Des registres existent déjà dans une série de pays et au sein de l’Union européenne. Dans le cas européen, une simple recherche en ligne permet d’en apprendre beaucoup sur les moyens humains et financiers déployés. Mais aussi de connaître les contacts entrepris avec les mandataires qu’ils soient parlementaires ou membres des exécutifs européens, qui sont tenus de consigner leurs contacts.

En France, un répertoire numérique oblige "les représentants d’intérêts" à se déclarer et il a été étendu ce 1er juillet à l’échelon local. Au Canada également, un enregistrement est requis lorsqu’une personne rémunérée communique avec des titulaires d’une charge publique fédérale en ce qui concerne certains sujets, soit au nom de leur employeur ou d’un client.

En Belgique, les gouvernements peu contrôlés

En Belgique, un registre des "lobbies" de la Chambre des représentants est disponible en ligne mais il offre peu de données utiles si ce n’est un lien vers une personne responsable et une adresse web. Mais ces sites (175 au total) ne permettent pas de savoir quelles sont les activités concrètes de ces groupes de pression et quelles sont les personnes qui ont été l’objet de leur sollicitude, quand et avec quelle fréquence. Sans registre de ces contacts, l’opacité demeure et permet d’agir dans l’ombre avec une double conséquence : une interférence réelle dans le processus décisionnel et une absence de sanction et de publicité pour les auteurs lorsqu’une ligne rouge a été franchie. Ce qui permet à la "relation transgressive" de se poursuivre à l’insu des autres acteurs concernés et plus largement des citoyens.

En ce qui concerne les ministres et les conseillers membres de leur cabinet, il n’existe pas encore de registre commun avec le Parlement comme c’est le cas au niveau européen. La situation reste également opaque au niveau des entités fédérées.

Des lacunes pointées aussi par le Conseil de l’Europe

Le constat du rapport pour la Belgique s’inscrit dans la même orientation que les observations du GRECO (groupe d’Etats contre la corruption). Ce groupe d’experts du Conseil de l’Europe chargé de prévenir la corruption indiquait en janvier 2022 que sur 22 mesures préconisées, deux avaient été réellement mises en œuvre : "En ce qui concerne les personnes chargées de hautes fonctions de l’exécutif, peu de mesures concrètes ont été prises.
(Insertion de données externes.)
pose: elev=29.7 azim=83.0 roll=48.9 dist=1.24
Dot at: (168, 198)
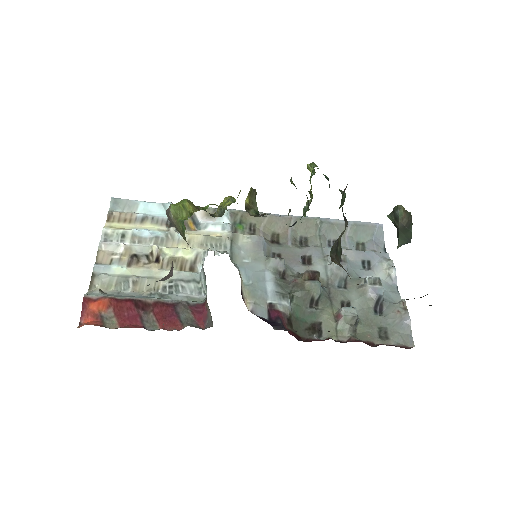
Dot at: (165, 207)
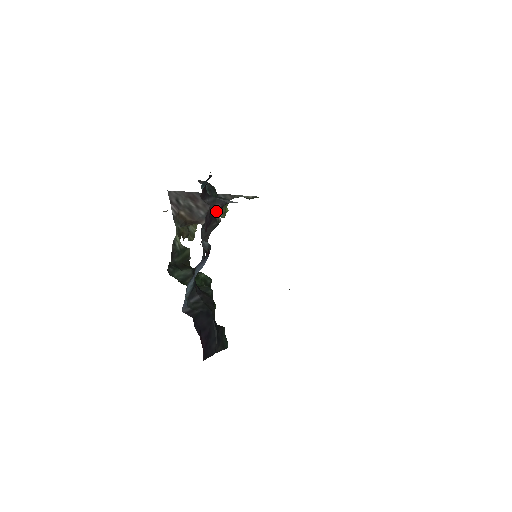
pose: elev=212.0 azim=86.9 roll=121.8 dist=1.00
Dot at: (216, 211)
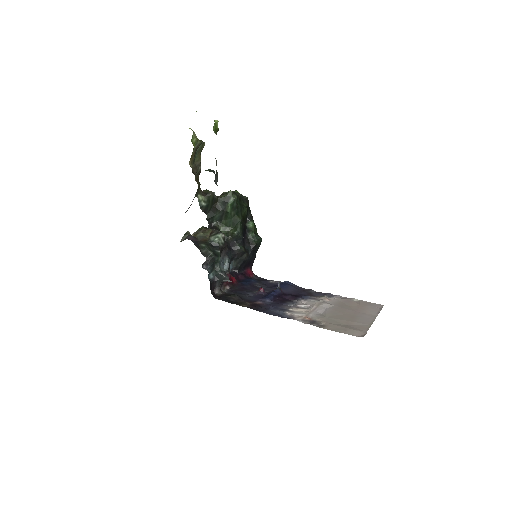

La mise en œuvre de toutes les autres recommandations n’en est qu’au stade de déclarations d’intention ou de consultations préliminaires" indiquaient les rédacteurs.

Ils mentionnaient également que la Belgique n’a pas "encadré les conditions de recrutement des emplois stratégiques" et qu’il manquait également un code de déontologie à destination des ministres et des membres stratégiques des cabinets, avec un mécanisme de supervision et de sanctions si nécessaire.